Consiglio, passa la delibera sul riequilibrio. Prima Lecce si astiene, pesano le assenze
venerdì 28 settembre 2018
Ai voti la delibera che avvia il procedimento previsto per gli enti in predissesto. Perrone: "Scelta drastica non necessaria".  Prima Lecce si astiene.

Approvata con 13 voti favorevoli, 9 contrari e 3 astenuti la delibera sul riequilibrio pluriennale che dà il via alla procedura di predissesto per l'ente di Palazzo Carafa. Sull'esito finale della votazione ha pesato l'assenza di una larga fetta di consiglieri dai banchi dell'opposizione che, tuttavia, si è fatta sentire con gli interventi critici dei consiglieri Bernardo Monticelli Cuggiò, Michele Giordano, Gaetano Messuti, Angelo Tondo e soprattutto dell'ex sindaco Paolo Perrone. Quest'ultimo è tornato a contestare il calcolo che ha portato a mettere sul tavolo il disavanzo da 30 milioni di euro, accusando il sindaco di voler condannare l'ente e i cittadini ad altri sacrifici per un “eccesso ragionieristico”: “E' una giornata molto triste – ha detto - stiamo impiccando il Comune di Lecce per un deficit calcolato di 5-6 milioni annui che potrebbero essere recuperati con scelte diverse, meno drastiche e più coraggiose. In dieci anni abbiamo affrontato problemi ben più gravi”.

Prima di Perrone i consiglieri Monticelli Cuggiò e Michele Giordano hanno rilevato come nella comunicazione della Corte Dei Conti non si faccia esplicita richiesta di far ricorso alla procedura 243bis dichiarando il predissesto come ad esempio, è stato per il Comune di Torino: “Perchè aumentare l'addizionale Irpef, chiedere il blocco del turnover, lo stop al salario accessorio e sottoporsi a controlli stringenti semestrali da parte del ministero?”.

“Le ricette proposte da Perrone sono già viste. Quello del sindaco non è autolesionismo ma senso di responsabilità”- ha risposto Antonio Rotundo.

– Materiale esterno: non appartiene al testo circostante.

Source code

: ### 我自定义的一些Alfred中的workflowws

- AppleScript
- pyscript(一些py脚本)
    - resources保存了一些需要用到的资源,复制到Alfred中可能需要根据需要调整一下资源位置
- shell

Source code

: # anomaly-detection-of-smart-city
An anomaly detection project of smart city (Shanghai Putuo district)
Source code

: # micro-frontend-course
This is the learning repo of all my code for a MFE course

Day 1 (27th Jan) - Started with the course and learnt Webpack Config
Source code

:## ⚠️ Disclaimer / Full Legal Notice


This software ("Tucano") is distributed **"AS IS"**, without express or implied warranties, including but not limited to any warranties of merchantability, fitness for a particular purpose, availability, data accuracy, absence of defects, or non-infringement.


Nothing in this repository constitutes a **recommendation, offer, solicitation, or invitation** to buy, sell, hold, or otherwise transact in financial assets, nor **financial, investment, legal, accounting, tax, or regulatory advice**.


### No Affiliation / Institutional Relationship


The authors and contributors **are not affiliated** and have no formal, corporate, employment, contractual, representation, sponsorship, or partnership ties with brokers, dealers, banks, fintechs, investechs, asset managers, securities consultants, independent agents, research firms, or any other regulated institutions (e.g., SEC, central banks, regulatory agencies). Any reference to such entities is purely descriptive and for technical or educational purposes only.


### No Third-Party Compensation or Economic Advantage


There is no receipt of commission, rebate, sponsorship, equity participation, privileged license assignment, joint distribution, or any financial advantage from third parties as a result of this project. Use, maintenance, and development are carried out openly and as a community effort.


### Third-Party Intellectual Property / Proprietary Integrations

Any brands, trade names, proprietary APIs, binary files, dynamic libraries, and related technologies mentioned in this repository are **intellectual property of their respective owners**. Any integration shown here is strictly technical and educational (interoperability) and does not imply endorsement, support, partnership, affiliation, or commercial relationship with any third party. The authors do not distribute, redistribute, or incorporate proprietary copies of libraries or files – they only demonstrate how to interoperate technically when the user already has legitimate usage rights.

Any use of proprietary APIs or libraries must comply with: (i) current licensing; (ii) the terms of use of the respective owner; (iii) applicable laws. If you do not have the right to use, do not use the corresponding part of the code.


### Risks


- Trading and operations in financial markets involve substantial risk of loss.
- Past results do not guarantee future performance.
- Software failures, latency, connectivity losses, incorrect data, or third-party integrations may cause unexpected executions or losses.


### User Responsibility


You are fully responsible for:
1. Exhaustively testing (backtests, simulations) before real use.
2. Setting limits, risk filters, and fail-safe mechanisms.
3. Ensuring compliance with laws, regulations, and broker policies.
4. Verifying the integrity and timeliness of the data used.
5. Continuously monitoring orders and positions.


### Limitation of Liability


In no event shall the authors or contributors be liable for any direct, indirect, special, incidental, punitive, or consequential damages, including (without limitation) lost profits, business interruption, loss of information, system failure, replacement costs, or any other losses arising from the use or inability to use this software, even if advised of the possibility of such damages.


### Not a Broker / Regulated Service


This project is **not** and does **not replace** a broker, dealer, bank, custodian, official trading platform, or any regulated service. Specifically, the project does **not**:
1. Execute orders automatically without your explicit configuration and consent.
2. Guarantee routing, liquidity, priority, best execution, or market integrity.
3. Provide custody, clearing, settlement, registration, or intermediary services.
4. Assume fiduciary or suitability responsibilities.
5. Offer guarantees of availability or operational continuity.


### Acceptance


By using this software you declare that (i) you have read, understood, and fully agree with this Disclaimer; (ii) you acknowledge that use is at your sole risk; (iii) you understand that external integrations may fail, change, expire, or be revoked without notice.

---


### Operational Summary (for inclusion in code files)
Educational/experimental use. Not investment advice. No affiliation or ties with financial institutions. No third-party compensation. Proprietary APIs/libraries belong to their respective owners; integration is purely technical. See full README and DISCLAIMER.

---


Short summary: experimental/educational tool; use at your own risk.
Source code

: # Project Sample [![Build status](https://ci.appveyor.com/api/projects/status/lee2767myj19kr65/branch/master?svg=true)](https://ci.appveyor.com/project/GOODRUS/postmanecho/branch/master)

La consigliera di Prima Lecce Laura Calò ha preso la parola a nome del gruppo annunciando l'astensione – poi confermata ai voti da Antonio Finamore: “Non siamo convinti che non ci sia altra strada e chiediamo un ulteriore apprendimento al sindaco” .

“Non c'è nessun obbligo, è una scelta di questa amministrazione per dare risposte credibili alla Corte dei Conti che ci mette in guardia da anni e per mettere al sicuro in via previdenziale le casse del Comune” ha ribadito il sindaco Carlo Salvemini.

Intanto poco dopo l'avvio del consiglio comunale l'avviso di interdizione per un anno nei confronti dei due funzionari comunali coinvolti nell'inchiesta sulle case popolari. I provvedimenti, notificati dalla Guardia di Finanza, riguardano il dirigente al Personale Paolo Rollo e la funzionaria dell'Ufficio Casa Piera Perulli.